Iron Maiden: Flight 666 – This was not my top choice, by any stretch of the imagination, but the hubster l o v e s them, and I love a good documentary, so there you go. Watch the band tour the world in their very own 757, piloted by lead singer Bruce Dickinson (No kidding! And he’s quite serious about it, too) and called, rather appropriately, Ed Force One, after their mascot of sorts, if you aren’t in the know. These are terrific men and musicians. Case in point, to quote guitarist Janick Gers, “If you like our music, God bless you. And if you don’t like our music, God bless you, too.” All class. They care deeply about each other, the music, and their legions of fans. I had no idea there were so many. From Mumbai to Columbia (!), they sell out shows, delivering joy and hope along with some seriously rockin’ tunes.
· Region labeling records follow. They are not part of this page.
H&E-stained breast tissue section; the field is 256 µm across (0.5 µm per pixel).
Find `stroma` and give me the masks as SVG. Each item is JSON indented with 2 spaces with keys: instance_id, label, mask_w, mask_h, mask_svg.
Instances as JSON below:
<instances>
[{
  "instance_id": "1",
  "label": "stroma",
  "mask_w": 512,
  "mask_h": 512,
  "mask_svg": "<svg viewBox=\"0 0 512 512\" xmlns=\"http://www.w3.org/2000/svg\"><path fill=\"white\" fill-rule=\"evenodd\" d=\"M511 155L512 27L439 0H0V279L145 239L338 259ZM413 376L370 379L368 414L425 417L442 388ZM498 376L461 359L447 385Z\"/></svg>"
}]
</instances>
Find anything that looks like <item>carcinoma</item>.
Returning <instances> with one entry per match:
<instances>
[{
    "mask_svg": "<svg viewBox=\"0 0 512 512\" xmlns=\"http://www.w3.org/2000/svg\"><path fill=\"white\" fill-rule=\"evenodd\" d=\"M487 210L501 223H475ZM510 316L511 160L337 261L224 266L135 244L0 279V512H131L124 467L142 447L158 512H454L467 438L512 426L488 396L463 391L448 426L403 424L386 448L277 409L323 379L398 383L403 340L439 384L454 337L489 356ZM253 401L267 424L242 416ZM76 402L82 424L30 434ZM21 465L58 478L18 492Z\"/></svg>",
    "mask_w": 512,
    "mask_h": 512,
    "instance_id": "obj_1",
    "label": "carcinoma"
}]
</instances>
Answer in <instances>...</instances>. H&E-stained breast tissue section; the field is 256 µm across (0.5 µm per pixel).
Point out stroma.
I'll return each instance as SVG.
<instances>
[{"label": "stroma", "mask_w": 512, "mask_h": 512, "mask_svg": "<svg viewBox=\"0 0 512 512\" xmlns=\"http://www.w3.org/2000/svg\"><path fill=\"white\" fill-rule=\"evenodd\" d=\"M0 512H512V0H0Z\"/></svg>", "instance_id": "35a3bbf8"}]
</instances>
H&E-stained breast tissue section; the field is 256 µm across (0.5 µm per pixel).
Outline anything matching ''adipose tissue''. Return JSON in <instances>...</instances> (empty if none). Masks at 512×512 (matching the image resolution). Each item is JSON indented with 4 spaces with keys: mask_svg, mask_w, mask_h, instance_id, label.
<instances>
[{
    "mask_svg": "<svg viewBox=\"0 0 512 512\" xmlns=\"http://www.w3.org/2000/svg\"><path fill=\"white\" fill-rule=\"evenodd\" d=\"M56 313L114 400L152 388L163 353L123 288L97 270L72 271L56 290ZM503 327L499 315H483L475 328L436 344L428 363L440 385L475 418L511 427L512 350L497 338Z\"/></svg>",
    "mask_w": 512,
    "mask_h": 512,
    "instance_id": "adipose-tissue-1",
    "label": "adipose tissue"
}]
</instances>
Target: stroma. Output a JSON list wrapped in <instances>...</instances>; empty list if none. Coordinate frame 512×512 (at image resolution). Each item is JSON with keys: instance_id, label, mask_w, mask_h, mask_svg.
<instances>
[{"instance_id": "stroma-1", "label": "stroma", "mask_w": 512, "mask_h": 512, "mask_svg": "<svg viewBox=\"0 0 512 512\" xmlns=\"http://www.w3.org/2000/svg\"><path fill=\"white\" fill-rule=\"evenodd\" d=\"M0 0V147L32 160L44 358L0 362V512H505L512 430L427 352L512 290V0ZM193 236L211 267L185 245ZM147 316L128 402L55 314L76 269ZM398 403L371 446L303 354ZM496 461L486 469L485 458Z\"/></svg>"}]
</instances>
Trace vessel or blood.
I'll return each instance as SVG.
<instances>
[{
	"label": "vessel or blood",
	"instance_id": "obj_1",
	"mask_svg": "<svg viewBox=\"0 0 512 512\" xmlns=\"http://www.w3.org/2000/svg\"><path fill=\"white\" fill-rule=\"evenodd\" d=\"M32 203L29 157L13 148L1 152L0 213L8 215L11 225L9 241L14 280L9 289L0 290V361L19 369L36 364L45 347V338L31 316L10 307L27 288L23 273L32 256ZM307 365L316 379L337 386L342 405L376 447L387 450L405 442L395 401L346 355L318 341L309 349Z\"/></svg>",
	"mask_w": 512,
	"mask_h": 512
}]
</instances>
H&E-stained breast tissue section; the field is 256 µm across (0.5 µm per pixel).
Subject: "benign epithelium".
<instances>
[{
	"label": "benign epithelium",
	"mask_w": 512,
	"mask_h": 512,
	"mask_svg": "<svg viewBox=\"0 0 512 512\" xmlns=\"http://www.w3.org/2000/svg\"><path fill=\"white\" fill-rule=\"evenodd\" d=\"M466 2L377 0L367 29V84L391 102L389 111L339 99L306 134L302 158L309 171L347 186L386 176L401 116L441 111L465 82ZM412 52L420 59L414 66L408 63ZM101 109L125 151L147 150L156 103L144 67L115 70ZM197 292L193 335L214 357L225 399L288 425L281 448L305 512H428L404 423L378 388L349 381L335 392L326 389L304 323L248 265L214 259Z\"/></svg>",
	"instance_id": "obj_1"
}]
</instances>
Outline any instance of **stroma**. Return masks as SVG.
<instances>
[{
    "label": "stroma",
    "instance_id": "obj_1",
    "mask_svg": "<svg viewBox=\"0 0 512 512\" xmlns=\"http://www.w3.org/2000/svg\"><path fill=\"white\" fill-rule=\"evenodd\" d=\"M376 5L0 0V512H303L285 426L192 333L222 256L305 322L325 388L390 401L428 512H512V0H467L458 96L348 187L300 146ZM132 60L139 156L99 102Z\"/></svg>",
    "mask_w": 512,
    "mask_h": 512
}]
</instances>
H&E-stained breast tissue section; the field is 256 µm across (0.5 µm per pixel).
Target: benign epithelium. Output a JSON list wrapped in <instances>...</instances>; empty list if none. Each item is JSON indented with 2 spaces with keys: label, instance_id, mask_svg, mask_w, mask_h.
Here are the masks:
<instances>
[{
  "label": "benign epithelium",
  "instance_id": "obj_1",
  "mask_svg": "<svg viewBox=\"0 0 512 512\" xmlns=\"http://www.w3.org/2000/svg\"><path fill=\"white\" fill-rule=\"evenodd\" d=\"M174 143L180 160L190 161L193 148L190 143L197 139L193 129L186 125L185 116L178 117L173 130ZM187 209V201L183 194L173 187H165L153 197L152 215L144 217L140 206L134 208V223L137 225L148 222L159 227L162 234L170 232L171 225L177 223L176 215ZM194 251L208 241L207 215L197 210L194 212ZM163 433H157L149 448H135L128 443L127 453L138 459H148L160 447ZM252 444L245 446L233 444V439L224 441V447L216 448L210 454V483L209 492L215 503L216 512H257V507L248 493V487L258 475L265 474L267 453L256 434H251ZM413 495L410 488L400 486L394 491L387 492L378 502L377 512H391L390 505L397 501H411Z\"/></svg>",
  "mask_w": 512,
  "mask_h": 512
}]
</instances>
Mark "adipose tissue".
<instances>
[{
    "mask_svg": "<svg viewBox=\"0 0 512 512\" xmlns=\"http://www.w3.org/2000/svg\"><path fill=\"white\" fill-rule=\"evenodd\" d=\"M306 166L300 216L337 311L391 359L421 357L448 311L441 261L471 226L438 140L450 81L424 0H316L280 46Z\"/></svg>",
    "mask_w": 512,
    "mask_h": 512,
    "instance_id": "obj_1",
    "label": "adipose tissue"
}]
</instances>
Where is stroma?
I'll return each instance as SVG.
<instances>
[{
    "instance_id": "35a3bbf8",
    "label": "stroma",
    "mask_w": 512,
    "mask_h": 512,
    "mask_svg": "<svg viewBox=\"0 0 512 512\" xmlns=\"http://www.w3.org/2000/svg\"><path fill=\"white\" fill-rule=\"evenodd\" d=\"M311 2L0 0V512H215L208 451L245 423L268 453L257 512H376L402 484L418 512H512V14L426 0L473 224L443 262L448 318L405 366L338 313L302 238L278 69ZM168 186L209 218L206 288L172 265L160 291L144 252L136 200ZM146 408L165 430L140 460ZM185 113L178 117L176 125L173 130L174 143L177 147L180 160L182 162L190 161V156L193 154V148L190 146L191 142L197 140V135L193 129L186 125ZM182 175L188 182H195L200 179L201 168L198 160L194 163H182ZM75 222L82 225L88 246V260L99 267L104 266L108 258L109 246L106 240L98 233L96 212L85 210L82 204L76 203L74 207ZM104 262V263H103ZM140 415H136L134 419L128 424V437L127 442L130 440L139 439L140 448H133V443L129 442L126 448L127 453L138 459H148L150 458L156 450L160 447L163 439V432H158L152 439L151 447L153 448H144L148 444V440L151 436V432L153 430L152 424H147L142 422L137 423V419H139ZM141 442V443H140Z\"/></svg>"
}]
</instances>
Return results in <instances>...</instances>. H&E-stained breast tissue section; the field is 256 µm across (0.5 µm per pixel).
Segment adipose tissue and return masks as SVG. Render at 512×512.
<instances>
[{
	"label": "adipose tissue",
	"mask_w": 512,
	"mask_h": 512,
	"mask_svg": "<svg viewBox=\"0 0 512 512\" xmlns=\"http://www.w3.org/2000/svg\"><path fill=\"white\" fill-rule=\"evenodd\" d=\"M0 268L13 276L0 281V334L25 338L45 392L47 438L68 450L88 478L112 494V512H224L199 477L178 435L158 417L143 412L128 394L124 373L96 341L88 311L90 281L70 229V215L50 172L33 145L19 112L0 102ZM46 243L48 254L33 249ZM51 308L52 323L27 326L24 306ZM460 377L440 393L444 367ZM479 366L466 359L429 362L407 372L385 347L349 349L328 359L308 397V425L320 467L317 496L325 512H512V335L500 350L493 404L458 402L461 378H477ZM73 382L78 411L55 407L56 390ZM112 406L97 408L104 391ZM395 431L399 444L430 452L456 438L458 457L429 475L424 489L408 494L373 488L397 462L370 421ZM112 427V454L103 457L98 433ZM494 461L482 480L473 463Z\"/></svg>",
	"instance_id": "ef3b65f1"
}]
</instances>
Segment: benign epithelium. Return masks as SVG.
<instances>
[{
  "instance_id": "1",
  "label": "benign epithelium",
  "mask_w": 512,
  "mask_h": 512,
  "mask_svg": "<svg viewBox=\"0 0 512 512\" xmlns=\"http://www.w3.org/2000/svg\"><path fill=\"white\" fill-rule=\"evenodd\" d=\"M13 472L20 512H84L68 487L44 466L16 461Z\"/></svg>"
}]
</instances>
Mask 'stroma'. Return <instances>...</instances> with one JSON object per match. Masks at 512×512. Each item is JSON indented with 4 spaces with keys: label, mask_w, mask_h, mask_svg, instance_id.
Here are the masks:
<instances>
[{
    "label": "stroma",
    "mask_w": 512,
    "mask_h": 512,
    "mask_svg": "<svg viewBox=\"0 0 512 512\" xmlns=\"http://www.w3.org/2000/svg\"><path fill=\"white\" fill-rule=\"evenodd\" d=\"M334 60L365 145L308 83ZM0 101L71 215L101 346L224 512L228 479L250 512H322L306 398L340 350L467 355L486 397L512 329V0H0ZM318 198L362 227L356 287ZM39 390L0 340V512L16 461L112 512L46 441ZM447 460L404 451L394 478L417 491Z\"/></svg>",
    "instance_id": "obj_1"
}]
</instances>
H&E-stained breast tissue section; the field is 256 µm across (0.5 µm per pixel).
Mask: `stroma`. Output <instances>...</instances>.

Starbuck – Kindhearted and a bit of a baffoon, David Wozniak is in a bit of a bind. His girlfriend is pregnant, he owes some serious money to a loan shark, and he’s just learned that he is the father of more than 500 children, via sperm bank donations as a youth. Determined to change and be a good parent to his unborn child, he begins to secretly help the 142 now adult children who’ve filed a class action lawsuit against him to learn his identity. Silly and sweet and very touching, too!

Upstream Color – A woman comes under the spell of a thief and loses all that she has, nearly all that she is, too. Later, she meets a man on a train with the same affliction. They fall in love and unravel the mystery of their meeting and strange bond. Beautiful and wild and one heck of a mind bender. Oh golly, Shane Carruth, do I ever love your fil-ums!!

Fat Kid Rules the World – Fat kid Troy nearly takes his life by jumping in front of a bus. His effort is thwarted by Marcus, a drug addict from his high school. They become friends and form a band, despite the fact that Troy knows nothing about music or how to play the drums, online gaming being more his shtick. Hijinks, much drumming, disappointment, and redemption ensue. A new twist on an old story, I suppose, and I liked it.

How Much Does Your Building Weigh, Mr. Foster? follows the career of Norman Foster, from his very humble beginning on the wrong side of the tracks (literally) to designing some of the world’s most iconic structures. How I love to see great minds at work. And then there are the buildings, swoon!

The Perks of Being a Wallflower – filled with every possible cliché about being young, gay, depressed, and misunderstood, but delivered in such a fine package that I did not care.

Kon-Tiki follows the true story of Thor Heyerdahl (plus four crew men and a parrot) on his 1947 quest to prove that Peruvians sailed the South Pacific to discover Polynesia. This is a great example of what can be done without the aid of modern implements and a good head on one’s shoulders, however frightening and stressful. As a matter of fact, I kept shouting, “this movie is so stressful!” at the television while we watched. Yeah, I’m dorky like that.

Everybody’s Fine – Frank Goode, bored and lonely after losing his wife, decides to take to the road to visit his four children, though he only manages to see three. Their love is awkward and strange, now that their mother, the glue of the family, is gone, and each, in their own way, lies to him, about who they are, their own lives, and the whereabouts of their missing brother. A splendid tale of coming to terms with who we really are. A side note: the fact that I am now middle aged and that Robert DeNiro sometimes moves and gestures like my dad had me pondering the big questions and balling like a baby, too.

And now, for something completely different -  I was walking behind this couple, heard snippets of their conversation and saw the way their arms were entwined, the way they leaned in and laughed, and it made me so happy to witness. My pace can be fierce and I passed them, nearly all the way, but then I turned and remarked on how adorable they were and asked for a picture. I am so glad they obliged!